Une exposition qui déplace le regard :
Ce ne sont pas seulement les artistes qui sont au centre ; mais ceux qui ont choisi, soutenu, conservé et transmettent.A part quelques célèbres figures, le collectionneur est un acteur discret du monde de l’art. Cette exposition ne déroge pas à la règle : six collectionneurs bretons et parisiens souhaitant garder l’anonymat se sont réunis d’une part, pour montrer et vendre une partie de leurs œuvres ; et d’autre part, pour sélectionner des pièces parmi les nouveautés des Street Artistes qu’ils suivent assidument.
Collectionner : un acte culturel et personnel :
Pourquoi devient-on collectionneur d’art ?
Certains recherchent une émotion fondatrice, d’autres soutiennent une scène artistique émergente ou défendent un territoire, une génération, une esthétique.
Le fait de collectionner ne consiste pas simplement à accumuler. Les collectionneurs composent, relient, structurent.

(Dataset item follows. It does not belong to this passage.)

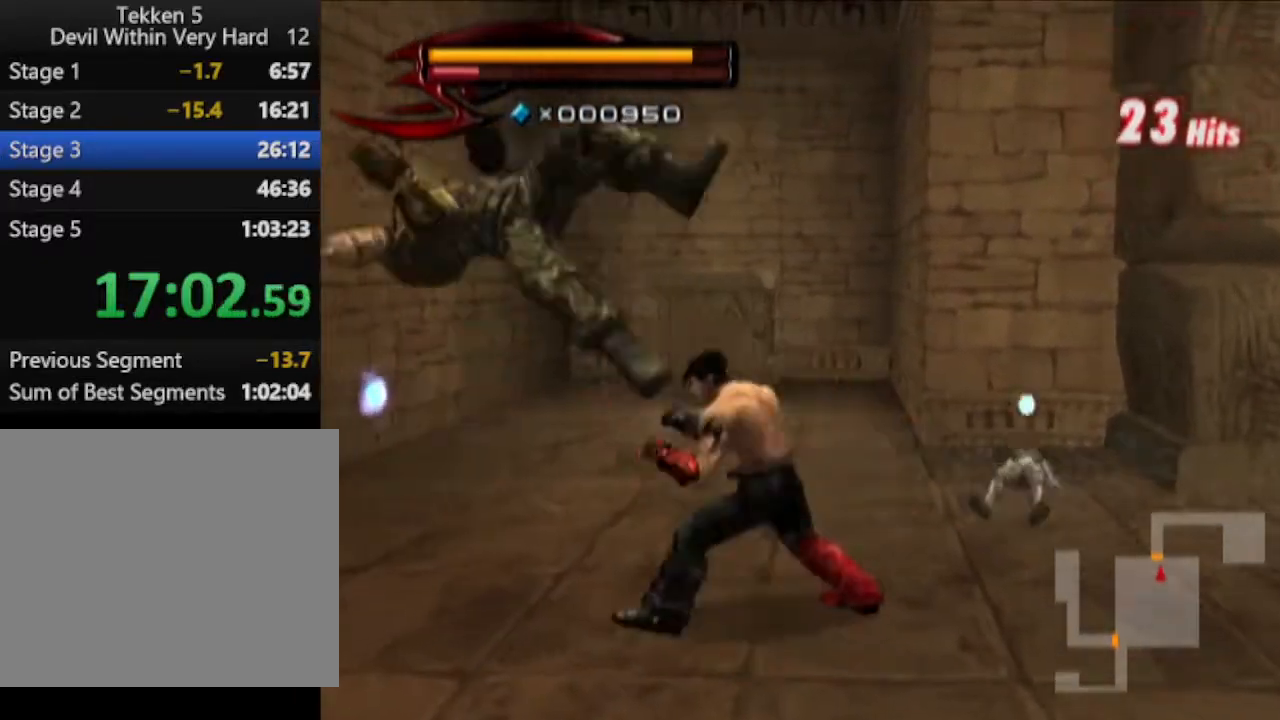
{"buttons": [], "left_stick": "left", "right_stick": "right", "events": [[17, "CIRCLE", "down"], [17, "CROSS", "down"], [217, "CIRCLE", "up"], [217, "CROSS", "up"], [400, "right_stick", "right"]]}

L’exposition dévoile certaines des motivations des collectionneurs :
Les motivations se font intimes avec ce collectionneur qui rapporte en souvenir de ses voyages autant des œuvres traditionnelles comme une gravure de la place Saint Marc de Venise que des créations actuelles, tel le célèbre portrait de Mao exécuté par Xue Song.
La collection dans ce cas reflète la construction d’une mémoire.Un autre collectionneur a l’envie d’appuyer une vision artistique : celle de la philosophie du mouvement CoBrA contre tous les « ismes » en acquérant des œuvres Corneille, Alechinsky, Lindström, Karel Appel. Puis son œil et son esprit évoluant l’ont mené vers l’art brut et des artistes émergents comme Baïa. Ici, la collection est l’élaboration d’une identité.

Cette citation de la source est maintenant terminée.